Will a Python dict with integers as keys be naturally sorted?

Question

If I create a Python dict which uses integers as keys, can I safely assume that iterating over the dict will retrieve items in order according to key value?

i.e. will

my_dict = {}
for x in range(0,100):
  my_dict[x] = str(x)

for item in my_dict.items():
  print item

always result in printing the list in order of key value?

Answer 1

In short, no. I'm betting you noted that dictionaries use the hashes of keys as indexes in to an array, and since ints hash to their own values, you inferred that inserted values would end up in order by key if their keys are integers. While the first 2 parts of that statement are true, the inference is not, even as an undocumented side effect. The dict keys are derived from the hashes of the keys, but are not the complete hashes. This means even with integer keys, you can still get out of order inserts since 2 values could collide at the same location (or even have "out of order" hash-derived values) and thus end up inserting the keys out of order in the dict.

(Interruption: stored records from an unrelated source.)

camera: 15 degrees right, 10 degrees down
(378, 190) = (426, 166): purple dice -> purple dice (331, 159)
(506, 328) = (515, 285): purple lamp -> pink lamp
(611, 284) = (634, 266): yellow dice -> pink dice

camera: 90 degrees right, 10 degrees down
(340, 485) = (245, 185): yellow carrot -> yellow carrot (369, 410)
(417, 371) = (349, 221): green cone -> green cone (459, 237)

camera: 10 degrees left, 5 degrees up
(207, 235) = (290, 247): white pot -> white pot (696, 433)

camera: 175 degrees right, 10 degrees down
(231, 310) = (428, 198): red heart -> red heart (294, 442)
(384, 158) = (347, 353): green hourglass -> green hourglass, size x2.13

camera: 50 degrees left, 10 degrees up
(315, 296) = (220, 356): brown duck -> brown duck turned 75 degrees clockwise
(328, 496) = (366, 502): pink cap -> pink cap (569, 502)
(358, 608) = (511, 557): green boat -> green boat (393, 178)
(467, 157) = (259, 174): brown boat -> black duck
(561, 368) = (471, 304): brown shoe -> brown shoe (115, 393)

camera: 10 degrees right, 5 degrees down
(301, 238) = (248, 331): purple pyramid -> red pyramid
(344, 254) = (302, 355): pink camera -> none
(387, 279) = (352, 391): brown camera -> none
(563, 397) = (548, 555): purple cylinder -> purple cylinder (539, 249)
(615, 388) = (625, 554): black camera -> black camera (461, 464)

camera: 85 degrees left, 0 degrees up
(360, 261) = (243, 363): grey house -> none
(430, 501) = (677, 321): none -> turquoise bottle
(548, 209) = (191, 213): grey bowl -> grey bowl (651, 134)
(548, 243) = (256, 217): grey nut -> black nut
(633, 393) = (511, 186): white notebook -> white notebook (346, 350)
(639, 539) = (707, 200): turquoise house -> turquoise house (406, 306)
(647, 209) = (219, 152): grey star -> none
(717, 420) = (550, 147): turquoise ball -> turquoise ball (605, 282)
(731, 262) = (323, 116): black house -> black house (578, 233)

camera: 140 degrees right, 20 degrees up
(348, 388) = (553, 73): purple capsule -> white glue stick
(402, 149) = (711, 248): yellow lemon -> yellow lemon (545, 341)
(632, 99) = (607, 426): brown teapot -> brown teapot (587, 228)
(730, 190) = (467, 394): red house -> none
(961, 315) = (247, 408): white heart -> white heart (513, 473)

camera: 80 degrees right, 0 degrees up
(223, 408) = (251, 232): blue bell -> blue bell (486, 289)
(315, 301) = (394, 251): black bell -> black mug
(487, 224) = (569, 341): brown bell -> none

Basically, think of it as the index in the internal storage array of the dict being some number of low order bits from the key's hash. Just because one number is larger than another doesn't mean that a value built from it's truncated low order bits is going to be larger, or even different.

Answer 2

No, Python dictionaries do not have inherent ordering, regardless of the key values. If you need ordering, stick to arrays or lists, or better yet - check out pandas, which will allow a similar ability to dictionaries to call by key value, as well as many other powerful features (http://pandas.pydata.org/pandas-docs/stable/10min.html).

Answer 3

No, you cannot. Always sort if you want to iterate in an ordered fashion.

Answer 4

I don't think so. You have to make use of collections.OrderedDict in order to ensure ordering. However, this will sort the entries in the order they were added.

Answer 5

Python dictionaries are not ordered in any meaningful way; they are hash tables.

Python comes with collections.OrderedDict, but this sorts in order of insertion, not order of key.

Here are two dictionary-like modules that sort by keys:

https://pypi.python.org/pypi/treap/

https://pypi.python.org/pypi/red-black-tree-mod/

Some say that treaps are faster on average than red-black trees but red-black trees have a lower standard deviation in operation times. Others question this, though in my tests the former proved true.

Both treaps and red-black trees do almost everything in O(logn) time, but keep their keys in order constantly. Python dictionaries are O(1) for most operations. However, getting all keys in order is O(n) for treaps and red-black trees, while it's O(nlogn) for dictionaries.

When should you use which?

1. If you're sorting in a loop, you're probably better off with a treap or red-black tree.
2. If you're sorting once at the end of your program or something, you're probably better off with list_ = list(dict_); list_.sort()
3. If you're preserving the order of your inputs, like from a config file or something, you're probably best off with OrderedDict.

HTH

Answer 6

I'm quite late to the party, but if, like me, you've stumbled upon this page via [your favorite search engine], I'd like to be the one to give you the good news:

While Python dicts will never be naturally sorted, it's trivial to use them as if they are. Assuming that your keys are, in fact, integers, simply pass your favorite dict, D, to the sorted built-in like so:

for index, item in sorted(D.items()):
    print("index:", index, "item:", item)

D.items() returns a class dict_items with an __iter__ method which, when called, as by the for or in statements, returns an iterator, yielding key-value pairs, which can be iterated over like any other iterable.

sorted takes the iterator and returns a list, so if D = {1: "alpha", 3: "charlie", 2: "bravo"}, then what is returned by sorted is the sorted list [(1, "alpha"), (2, "bravo"), (3, "charlie")].

It's also possible to sort by a specific element:

sorted(D.items(), key=lambda x: x[1])

Or by some other, arbitrary, even nondeterministic, sorting criterion:

sorted(D.items(), lambda _: random.randint(0, 100))

The construction of the list from the dict is an operation O(n) in time and space, and Python's sorting algorithm, Timsort, is very efficient (O(n log n) in the average case), so in the vast majority of real-world use cases, runtime performance isn't something worth worrying about.